Work required ▸ Look through the material below. Return exactly the lines from the one with "4: (787, 282, 1.20)" through the one with "28: (812, 278, 1.16)", both included.

Records supplied ▸

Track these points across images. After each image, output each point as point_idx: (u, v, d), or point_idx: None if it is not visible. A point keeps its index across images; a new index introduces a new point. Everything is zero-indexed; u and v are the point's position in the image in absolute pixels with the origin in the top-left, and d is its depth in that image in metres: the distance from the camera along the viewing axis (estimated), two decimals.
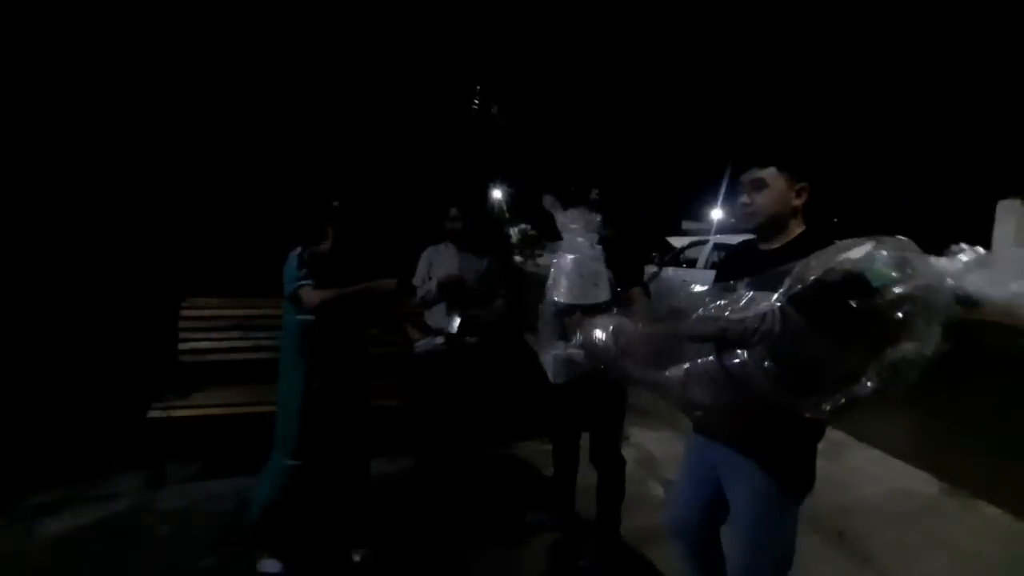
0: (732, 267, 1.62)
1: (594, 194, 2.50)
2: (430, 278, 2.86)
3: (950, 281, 1.16)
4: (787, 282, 1.20)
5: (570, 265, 1.88)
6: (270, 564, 2.33)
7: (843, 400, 1.16)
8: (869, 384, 1.14)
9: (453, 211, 2.90)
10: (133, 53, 3.85)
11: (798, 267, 1.20)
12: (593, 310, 1.79)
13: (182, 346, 3.48)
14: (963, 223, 12.02)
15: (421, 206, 3.23)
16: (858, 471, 3.36)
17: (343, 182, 2.32)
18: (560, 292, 1.86)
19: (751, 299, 1.23)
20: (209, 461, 3.35)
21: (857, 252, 1.16)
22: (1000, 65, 13.51)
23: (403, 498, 2.97)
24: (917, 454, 3.59)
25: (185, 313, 3.53)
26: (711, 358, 1.30)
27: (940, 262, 1.18)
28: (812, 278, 1.16)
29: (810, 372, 1.18)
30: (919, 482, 3.23)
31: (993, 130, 13.53)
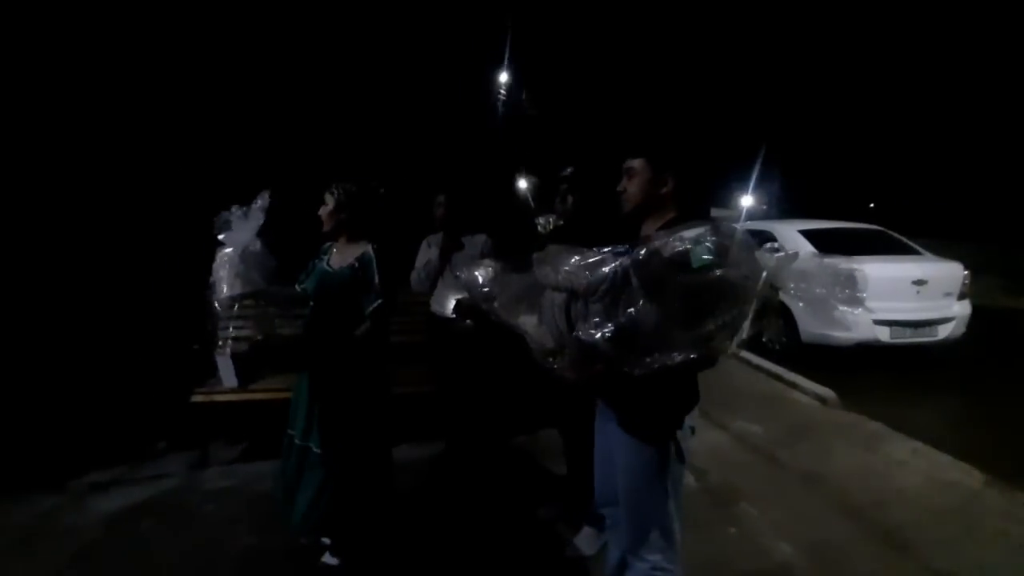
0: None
1: (567, 171, 2.55)
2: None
3: (765, 274, 1.39)
4: (636, 251, 1.36)
5: (227, 258, 2.13)
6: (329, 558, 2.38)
7: (657, 364, 1.32)
8: (677, 355, 1.31)
9: (439, 198, 3.00)
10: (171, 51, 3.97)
11: (649, 240, 1.38)
12: (257, 298, 2.16)
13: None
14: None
15: (420, 194, 3.29)
16: (898, 463, 3.27)
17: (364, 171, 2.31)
18: (224, 285, 2.12)
19: (601, 260, 1.40)
20: (251, 443, 3.48)
21: (689, 233, 1.33)
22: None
23: (419, 487, 3.01)
24: (959, 445, 3.48)
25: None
26: (559, 308, 1.47)
27: (761, 255, 1.42)
28: (653, 248, 1.33)
29: (635, 334, 1.32)
30: (961, 473, 3.12)
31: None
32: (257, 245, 2.18)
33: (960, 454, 3.33)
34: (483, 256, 2.95)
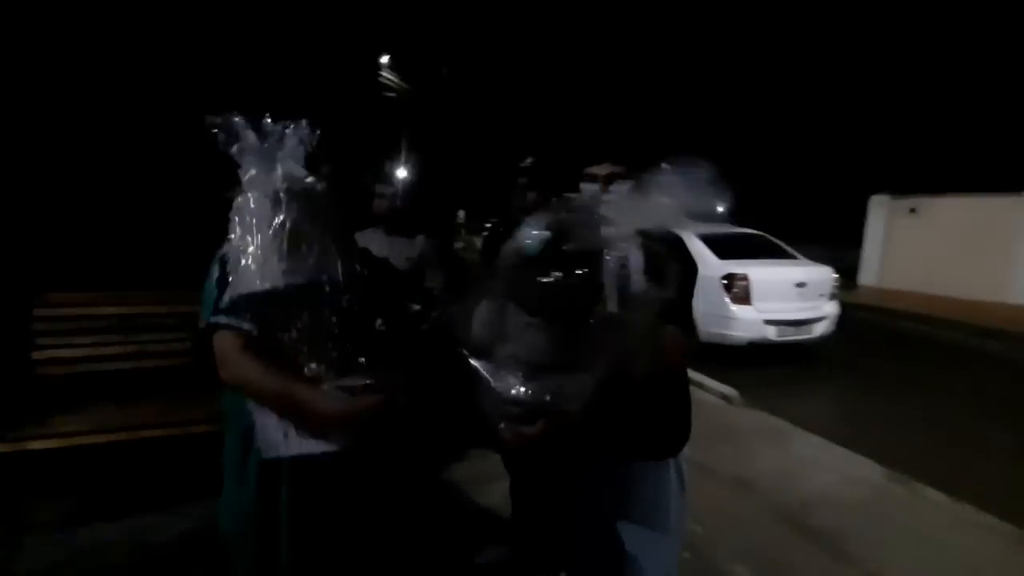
0: None
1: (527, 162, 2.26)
2: None
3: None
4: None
5: (254, 206, 1.13)
6: None
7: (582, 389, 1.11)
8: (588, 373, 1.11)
9: (379, 189, 2.55)
10: None
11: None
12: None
13: (38, 355, 2.72)
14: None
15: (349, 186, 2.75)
16: (808, 461, 3.40)
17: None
18: (250, 274, 1.13)
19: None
20: (88, 497, 2.65)
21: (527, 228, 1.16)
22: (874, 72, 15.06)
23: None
24: (849, 436, 3.74)
25: (41, 313, 2.75)
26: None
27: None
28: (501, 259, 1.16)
29: (542, 365, 1.14)
30: (864, 468, 3.31)
31: (867, 133, 15.09)
32: (307, 180, 1.22)
33: (853, 446, 3.57)
34: (422, 258, 2.51)
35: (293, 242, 1.12)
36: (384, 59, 12.45)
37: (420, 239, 2.57)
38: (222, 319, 1.17)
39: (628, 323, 1.13)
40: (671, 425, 1.43)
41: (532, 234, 1.13)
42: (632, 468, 1.41)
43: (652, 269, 1.18)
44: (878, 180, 12.29)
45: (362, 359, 1.15)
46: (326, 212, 1.20)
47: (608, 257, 1.12)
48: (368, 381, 1.15)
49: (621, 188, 1.24)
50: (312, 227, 1.16)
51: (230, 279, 1.16)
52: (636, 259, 1.15)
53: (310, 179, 1.20)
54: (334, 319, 1.14)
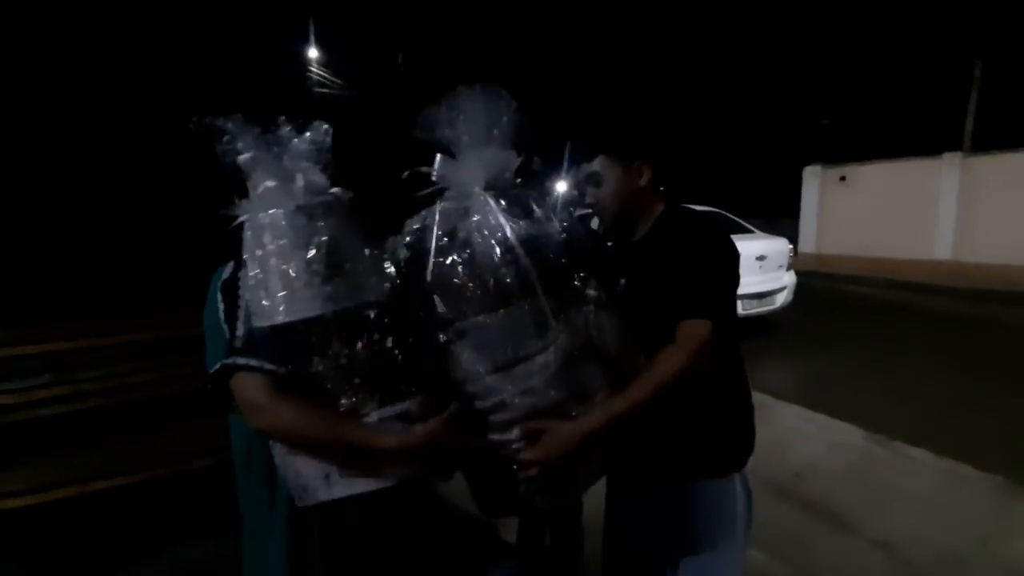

Solution below ▸
4: (787, 282, 1.20)
5: (570, 265, 1.88)
6: (270, 564, 2.33)
7: (843, 400, 1.16)
8: (869, 384, 1.14)
9: (453, 211, 2.90)
10: (133, 53, 3.85)
11: (798, 267, 1.20)
12: (593, 310, 1.79)
13: (182, 346, 3.48)
14: (963, 223, 12.02)
15: (421, 206, 3.23)
16: (858, 471, 3.36)
17: (343, 182, 2.32)
18: (560, 292, 1.86)
19: (751, 299, 1.23)
20: (209, 461, 3.35)
21: (857, 252, 1.16)
22: (1000, 65, 13.51)
23: (403, 498, 2.97)
24: (917, 454, 3.59)
25: (185, 313, 3.53)
26: (711, 358, 1.30)
27: (940, 262, 1.18)
28: (812, 278, 1.16)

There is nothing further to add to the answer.